Most nonfiction writers today either tell a creative nonfiction story giving the reader the experience of the events of history through story or they simply talk to their readers instead of inviting them into conversation.
Classical and even Medieval philosophy are written in a the form of dialogues and rarely in diatribes. When I read these texts, I am drawn into conversation with the author and their ideas. I join the conversation, adding my opinions to theirs. I have no doubt that they expected me to more often than not except what they wrote, but in the common dialectics and arguments they wrote, they challenge their own ideas and answer the objections in a way that eased their own doubts.
I am a voracious reader of nonfiction. I love to flirt with new ideas and challenge my own cherished beliefs. Many times I have changed my mind on some issues that I never thought were open for debate.
Lately, though, many of the books I picked up felt they had more to tell me than to share. I do not know if it is the narcissism of our age or of the writers, but they no longer present their ideas to me as a something I might want to take in and get to know, maybe even fall in love with. Their ideas are to be accepted and followed.
I have written about this many times and in many ways, but everything is a story. No idea, concept, or belief will ever reside comfortably in the hearts and minds of people unless they connect to the story of it, and long to add themselves to the line of those who have picked up the idea before them.
Nonfiction is the romancing of the mind through words, stories, metaphors, and connection.
Have you ever noticed the relationship people have with the theory of gravity? It is amazing how people connect to the apocryphal story of Newton and the apple. We feel like we understand the concept through these stories.
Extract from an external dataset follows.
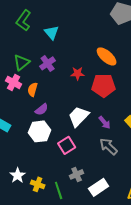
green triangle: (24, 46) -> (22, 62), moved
Or take the works of Carl Sagan, Michio Kaku, Stephen Hawking, and Brian Greene. They connect some of the most abstract theories of physics to stories and metaphors that anyone can understand. They invite their readers into the conversation, and help them through the hard parts with grace and love filling their words.
Joseph Campbell writes as if he is sitting next to you telling a story. The ideas come alive. We are able to commune with them, flirt with them, even take some home with us.
That is the task of nonfiction. Screeds, polemics, and proclamations of any idea will only be accepted by those who have already accepted the idea. If you want someone to love an idea as much as you do, you have to show them the beauty of it.